Calculus

Differentiation of Functions

Differentiation of Functions Logo

Quotient Rule

  • The quotient rule is a formal rule for differentiating of a quotient of functions.

    Let \(u\left( x \right)\) and \(v\left( x \right)\) be again differentiable functions. Then, if \(v\left( x \right) \ne 0\), the derivative of the quotient of these functions is calculated by the formula

    \[{\left( {\frac{u}{v}} \right)^\prime } = {\frac{{u’v – uv’}}{{{v^2}}}.}\]

    This formula is proved similarly. The increment of the quotient can be written as

    \[\require{cancel}
    {\Delta \left( {\frac{u}{v}} \right) }={ \frac{{u + \Delta u}}{{v + \Delta v}} – \frac{u}{v} }
    = {\frac{{\left( {u + \Delta u} \right)v – u\left( {v + \Delta v} \right)}}{{v\left( {v + \Delta v} \right)}} }
    = {\frac{{\cancel{uv} + v\Delta u – \cancel{uv} – u\Delta v}}{{v\left( {v + \Delta v} \right)}} }
    = {\frac{{v\Delta u – u\Delta v}}{{v\left( {v + \Delta v} \right)}}.}
    \]

    The derivative of the quotient is expressed as follows:

    \[
    {{\left( {\frac{u}{v}} \right)^\prime } }={ \lim\limits_{\Delta x \to 0} \frac{{\Delta \left( {\frac{u}{v}} \right)}}{{\Delta x}} }
    = {\lim\limits_{\Delta x \to 0} \frac{{\frac{{v\Delta u – u\Delta v}}{{{v^2} + v\Delta v}}}}{{\Delta x}} }
    = {\lim\limits_{\Delta x \to 0} \frac{{v\frac{{\Delta u}}{{\Delta x}} – u\frac{{\Delta v}}{{\Delta x}}}}{{{v^2} + v\Delta v}}.}
    \]

    Further, using the properties of limits, we find:

    \[
    {{\left( {\frac{u}{v}} \right)^\prime } }={ \lim\limits_{\Delta x \to 0} \frac{{v\frac{{\Delta u}}{{\Delta x}} – u\frac{{\Delta v}}{{\Delta x}}}}{{{v^2} + v\Delta v}} }
    = {\frac{{v\lim\limits_{\Delta x \to 0} \frac{{\Delta u}}{{\Delta x}} – u\lim\limits_{\Delta x \to 0} \frac{{\Delta v}}{{\Delta x}}}}{{\lim\limits_{\Delta x \to 0} {v^2} + \lim\limits_{\Delta x \to 0} \left( {v\Delta v} \right)}} }
    = {\frac{{u’v – uv’}}{{{v^2} + v\lim\limits_{\Delta x \to 0} \Delta v}}.}
    \]

    Taking into account that \({\lim\limits_{\Delta x \to 0} \Delta v} = 0\) we obtain the final expression for the derivative of the quotient of two functions:

    \[{\left( {\frac{u}{v}} \right)^\prime } = \frac{{u’v – uv’}}{{{v^2}}}.\]

    Important: The derivative of a quotient is NOT the quotient of the derivatives!

> **Directive**
Copy the quotient rule passage above in full, keeping every word, symbol and formula unchanged.

> **Data section**
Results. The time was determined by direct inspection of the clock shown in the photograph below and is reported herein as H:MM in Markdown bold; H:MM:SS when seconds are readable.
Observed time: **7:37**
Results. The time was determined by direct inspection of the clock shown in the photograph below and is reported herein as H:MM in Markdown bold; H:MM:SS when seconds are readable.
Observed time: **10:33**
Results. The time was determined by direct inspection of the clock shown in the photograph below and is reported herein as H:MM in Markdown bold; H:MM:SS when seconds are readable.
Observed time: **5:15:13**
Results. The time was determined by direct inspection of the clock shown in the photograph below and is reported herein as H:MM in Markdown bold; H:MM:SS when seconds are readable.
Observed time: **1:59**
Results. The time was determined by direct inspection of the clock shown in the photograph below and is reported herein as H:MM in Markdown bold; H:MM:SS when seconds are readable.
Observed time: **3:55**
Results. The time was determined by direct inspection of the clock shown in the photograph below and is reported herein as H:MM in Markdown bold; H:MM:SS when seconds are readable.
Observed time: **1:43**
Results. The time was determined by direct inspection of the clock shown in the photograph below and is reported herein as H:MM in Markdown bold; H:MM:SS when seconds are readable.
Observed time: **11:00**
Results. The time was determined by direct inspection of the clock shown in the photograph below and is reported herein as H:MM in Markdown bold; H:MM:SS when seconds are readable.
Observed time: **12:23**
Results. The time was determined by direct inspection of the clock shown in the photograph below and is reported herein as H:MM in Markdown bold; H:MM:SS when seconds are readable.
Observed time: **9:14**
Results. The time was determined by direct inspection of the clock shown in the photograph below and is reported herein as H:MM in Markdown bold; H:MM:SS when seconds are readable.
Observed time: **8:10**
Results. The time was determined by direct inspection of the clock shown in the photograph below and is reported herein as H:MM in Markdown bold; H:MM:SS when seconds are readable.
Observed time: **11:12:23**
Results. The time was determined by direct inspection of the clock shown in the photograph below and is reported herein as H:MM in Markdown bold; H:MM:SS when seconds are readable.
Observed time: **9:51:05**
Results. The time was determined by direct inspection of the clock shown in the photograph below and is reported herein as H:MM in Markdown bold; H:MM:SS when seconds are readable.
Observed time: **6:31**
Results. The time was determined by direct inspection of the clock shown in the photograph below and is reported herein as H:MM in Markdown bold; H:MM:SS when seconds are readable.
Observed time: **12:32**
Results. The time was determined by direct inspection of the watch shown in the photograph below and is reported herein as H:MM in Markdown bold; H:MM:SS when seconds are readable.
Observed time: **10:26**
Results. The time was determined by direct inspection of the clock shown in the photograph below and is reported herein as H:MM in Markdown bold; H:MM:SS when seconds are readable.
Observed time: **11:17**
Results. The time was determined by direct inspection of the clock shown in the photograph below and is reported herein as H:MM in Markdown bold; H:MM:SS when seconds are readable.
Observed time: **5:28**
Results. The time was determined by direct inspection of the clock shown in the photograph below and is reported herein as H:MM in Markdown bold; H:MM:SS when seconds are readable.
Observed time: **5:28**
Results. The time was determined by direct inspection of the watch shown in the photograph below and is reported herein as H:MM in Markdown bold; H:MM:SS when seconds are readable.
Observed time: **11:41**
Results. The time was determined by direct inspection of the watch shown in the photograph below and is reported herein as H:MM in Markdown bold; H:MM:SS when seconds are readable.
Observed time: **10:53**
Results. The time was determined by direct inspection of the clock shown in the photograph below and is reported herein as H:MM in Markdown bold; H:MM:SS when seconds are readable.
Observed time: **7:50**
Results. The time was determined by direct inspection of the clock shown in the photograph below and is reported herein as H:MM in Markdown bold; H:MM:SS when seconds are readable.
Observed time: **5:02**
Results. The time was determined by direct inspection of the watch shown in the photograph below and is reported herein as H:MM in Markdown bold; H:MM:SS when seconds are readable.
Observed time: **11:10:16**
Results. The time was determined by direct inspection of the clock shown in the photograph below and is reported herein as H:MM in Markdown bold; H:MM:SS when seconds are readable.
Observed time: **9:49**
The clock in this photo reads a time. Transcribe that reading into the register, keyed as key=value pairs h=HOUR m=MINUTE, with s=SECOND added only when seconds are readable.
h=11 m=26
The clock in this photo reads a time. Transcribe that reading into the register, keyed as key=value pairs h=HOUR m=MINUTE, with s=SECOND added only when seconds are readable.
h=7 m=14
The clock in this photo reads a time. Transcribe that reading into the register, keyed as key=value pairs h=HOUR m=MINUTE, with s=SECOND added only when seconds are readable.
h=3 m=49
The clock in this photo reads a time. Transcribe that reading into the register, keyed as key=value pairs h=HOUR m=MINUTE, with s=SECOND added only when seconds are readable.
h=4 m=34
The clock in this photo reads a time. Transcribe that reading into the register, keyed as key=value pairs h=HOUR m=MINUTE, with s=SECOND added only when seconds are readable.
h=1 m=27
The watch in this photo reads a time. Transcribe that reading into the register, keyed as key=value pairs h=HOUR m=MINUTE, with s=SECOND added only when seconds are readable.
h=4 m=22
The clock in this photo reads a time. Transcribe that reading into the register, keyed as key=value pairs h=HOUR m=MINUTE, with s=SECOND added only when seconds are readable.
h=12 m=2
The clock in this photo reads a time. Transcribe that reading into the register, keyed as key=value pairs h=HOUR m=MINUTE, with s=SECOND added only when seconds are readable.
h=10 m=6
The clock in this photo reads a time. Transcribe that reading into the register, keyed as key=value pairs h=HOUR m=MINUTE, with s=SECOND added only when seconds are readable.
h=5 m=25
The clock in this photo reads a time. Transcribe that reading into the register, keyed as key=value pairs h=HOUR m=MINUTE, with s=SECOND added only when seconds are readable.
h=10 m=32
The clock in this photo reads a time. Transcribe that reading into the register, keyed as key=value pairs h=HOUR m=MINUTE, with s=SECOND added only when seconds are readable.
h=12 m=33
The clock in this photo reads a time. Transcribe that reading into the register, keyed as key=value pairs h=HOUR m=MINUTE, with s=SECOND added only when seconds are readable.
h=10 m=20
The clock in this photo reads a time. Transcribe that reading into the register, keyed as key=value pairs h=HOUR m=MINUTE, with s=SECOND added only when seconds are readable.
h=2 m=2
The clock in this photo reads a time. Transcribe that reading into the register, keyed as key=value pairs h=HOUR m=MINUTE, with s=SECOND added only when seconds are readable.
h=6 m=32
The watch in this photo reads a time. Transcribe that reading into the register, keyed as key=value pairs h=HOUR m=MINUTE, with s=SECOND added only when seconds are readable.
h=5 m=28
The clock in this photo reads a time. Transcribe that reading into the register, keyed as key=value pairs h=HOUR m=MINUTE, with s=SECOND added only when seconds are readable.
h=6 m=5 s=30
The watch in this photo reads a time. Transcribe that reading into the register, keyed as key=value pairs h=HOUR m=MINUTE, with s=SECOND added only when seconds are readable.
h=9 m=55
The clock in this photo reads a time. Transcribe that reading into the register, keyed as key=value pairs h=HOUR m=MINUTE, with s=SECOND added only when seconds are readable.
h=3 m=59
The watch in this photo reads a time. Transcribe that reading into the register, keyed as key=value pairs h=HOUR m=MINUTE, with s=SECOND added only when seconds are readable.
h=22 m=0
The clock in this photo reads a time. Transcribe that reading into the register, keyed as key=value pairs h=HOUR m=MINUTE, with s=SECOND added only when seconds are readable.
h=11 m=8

> **Final result**
Calculus

Differentiation of Functions

Differentiation of Functions Logo

Quotient Rule

  • The quotient rule is a formal rule for differentiating of a quotient of functions.

    Let \(u\left( x \right)\) and \(v\left( x \right)\) be again differentiable functions. Then, if \(v\left( x \right) \ne 0\), the derivative of the quotient of these functions is calculated by the formula

    \[{\left( {\frac{u}{v}} \right)^\prime } = {\frac{{u’v – uv’}}{{{v^2}}}.}\]

    This formula is proved similarly. The increment of the quotient can be written as

    \[\require{cancel}
    {\Delta \left( {\frac{u}{v}} \right) }={ \frac{{u + \Delta u}}{{v + \Delta v}} – \frac{u}{v} }
    = {\frac{{\left( {u + \Delta u} \right)v – u\left( {v + \Delta v} \right)}}{{v\left( {v + \Delta v} \right)}} }
    = {\frac{{\cancel{uv} + v\Delta u – \cancel{uv} – u\Delta v}}{{v\left( {v + \Delta v} \right)}} }
    = {\frac{{v\Delta u – u\Delta v}}{{v\left( {v + \Delta v} \right)}}.}
    \]

    The derivative of the quotient is expressed as follows:

    \[
    {{\left( {\frac{u}{v}} \right)^\prime } }={ \lim\limits_{\Delta x \to 0} \frac{{\Delta \left( {\frac{u}{v}} \right)}}{{\Delta x}} }
    = {\lim\limits_{\Delta x \to 0} \frac{{\frac{{v\Delta u – u\Delta v}}{{{v^2} + v\Delta v}}}}{{\Delta x}} }
    = {\lim\limits_{\Delta x \to 0} \frac{{v\frac{{\Delta u}}{{\Delta x}} – u\frac{{\Delta v}}{{\Delta x}}}}{{{v^2} + v\Delta v}}.}
    \]

    Further, using the properties of limits, we find:

    \[
    {{\left( {\frac{u}{v}} \right)^\prime } }={ \lim\limits_{\Delta x \to 0} \frac{{v\frac{{\Delta u}}{{\Delta x}} – u\frac{{\Delta v}}{{\Delta x}}}}{{{v^2} + v\Delta v}} }
    = {\frac{{v\lim\limits_{\Delta x \to 0} \frac{{\Delta u}}{{\Delta x}} – u\lim\limits_{\Delta x \to 0} \frac{{\Delta v}}{{\Delta x}}}}{{\lim\limits_{\Delta x \to 0} {v^2} + \lim\limits_{\Delta x \to 0} \left( {v\Delta v} \right)}} }
    = {\frac{{u’v – uv’}}{{{v^2} + v\lim\limits_{\Delta x \to 0} \Delta v}}.}
    \]

    Taking into account that \({\lim\limits_{\Delta x \to 0} \Delta v} = 0\) we obtain the final expression for the derivative of the quotient of two functions:

    \[{\left( {\frac{u}{v}} \right)^\prime } = \frac{{u’v – uv’}}{{{v^2}}}.\]

    Important: The derivative of a quotient is NOT the quotient of the derivatives!